To be done:
Update the lines of every item by changing "bbox" to "bounding box" and keeping all else the same. Leave the pictures out of your answer.

Region annotation records:
################
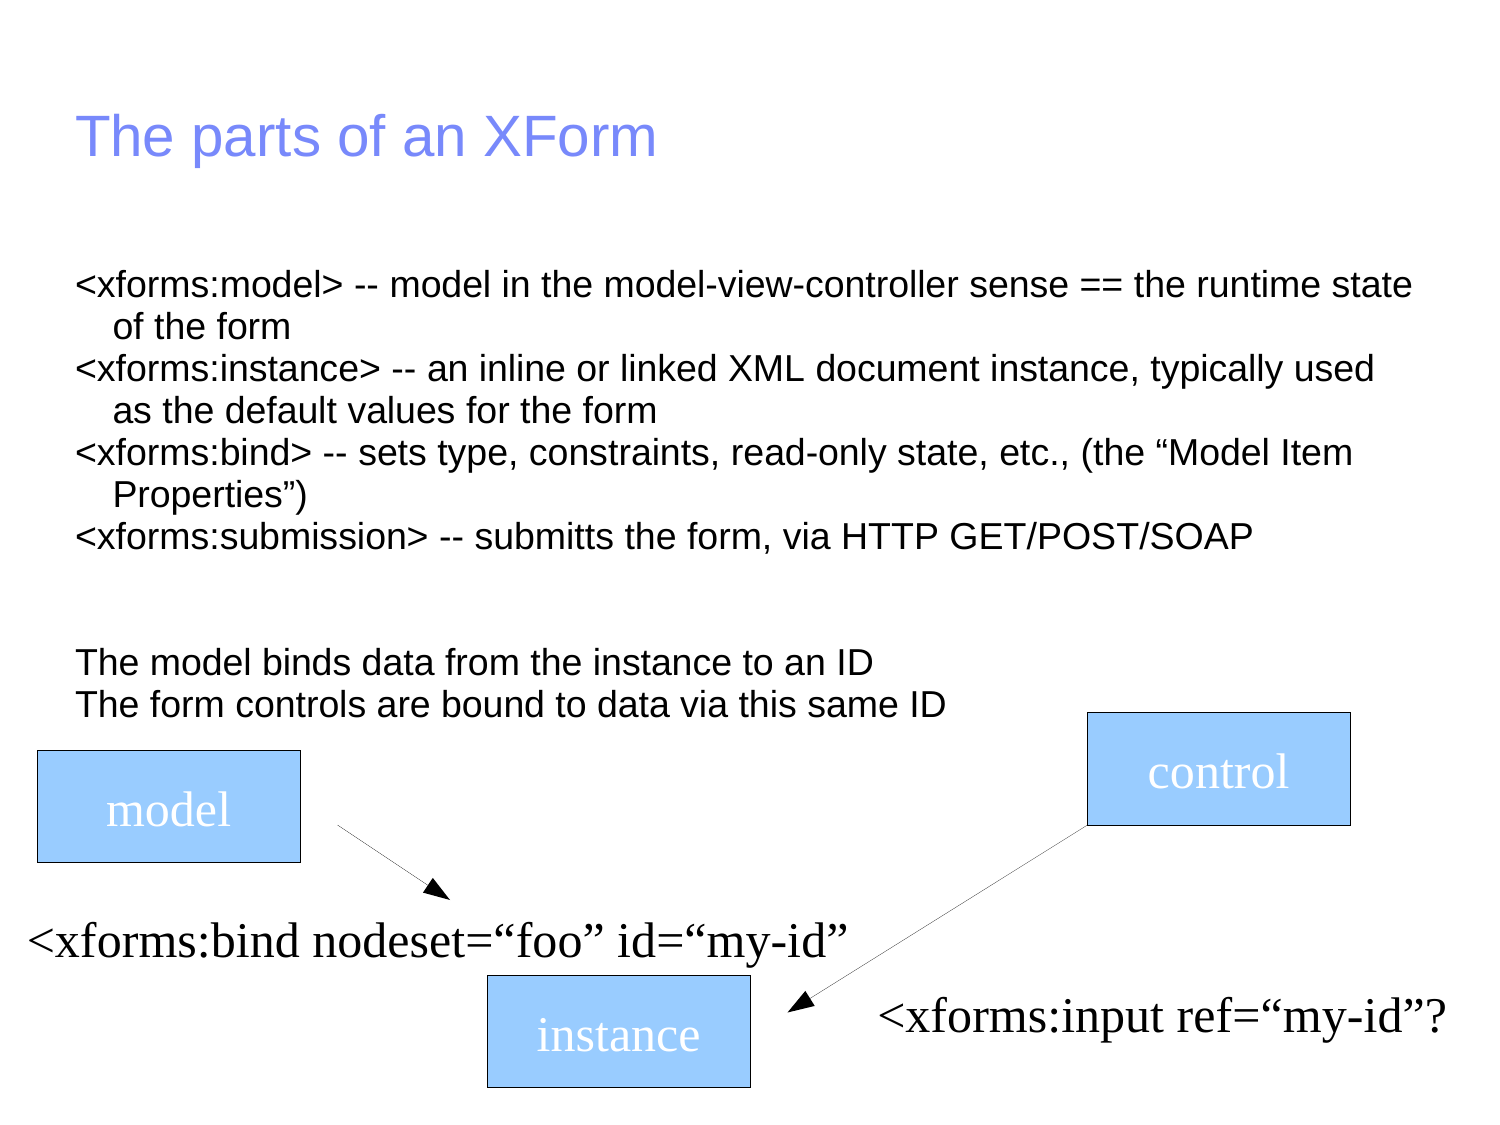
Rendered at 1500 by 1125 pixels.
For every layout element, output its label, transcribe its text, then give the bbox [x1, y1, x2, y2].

title The parts of an XForm [75, 44, 1425, 233]
text_box model [37, 750, 301, 863]
text_box <xforms:input ref=“my-id”? [862, 975, 1462, 1051]
list <xforms:model> -- model in the model-view-controller sense == the runtime state of the form <xforms:instance> -- an inline or linked XML document instance, typically used as the default values for the form <xforms:bind> -- sets type, constraints, read-only state, etc., (the “Model Item Properties”) <xforms:submission> -- submitts the form, via HTTP GET/POST/SOAP The model binds data from the instance to an ID The form controls are bound to data via this same ID [75, 263, 1425, 975]
text_box instance [487, 975, 751, 1088]
text_box control [1087, 712, 1351, 826]
text_box <xforms:bind nodeset=“foo” id=“my-id” [12, 900, 863, 975]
################
Response for this exercise:
Rendered at 1500 by 1125 pixels.
For every layout element, output its label, transcribe its text, then give the bounding box [x1, y1, x2, y2].

title The parts of an XForm [75, 44, 1425, 233]
text_box model [37, 750, 301, 863]
text_box <xforms:input ref=“my-id”? [862, 975, 1462, 1051]
list <xforms:model> -- model in the model-view-controller sense == the runtime state of the form <xforms:instance> -- an inline or linked XML document instance, typically used as the default values for the form <xforms:bind> -- sets type, constraints, read-only state, etc., (the “Model Item Properties”) <xforms:submission> -- submitts the form, via HTTP GET/POST/SOAP The model binds data from the instance to an ID The form controls are bound to data via this same ID [75, 263, 1425, 975]
text_box instance [487, 975, 751, 1088]
text_box control [1087, 712, 1351, 826]
text_box <xforms:bind nodeset=“foo” id=“my-id” [12, 900, 863, 975]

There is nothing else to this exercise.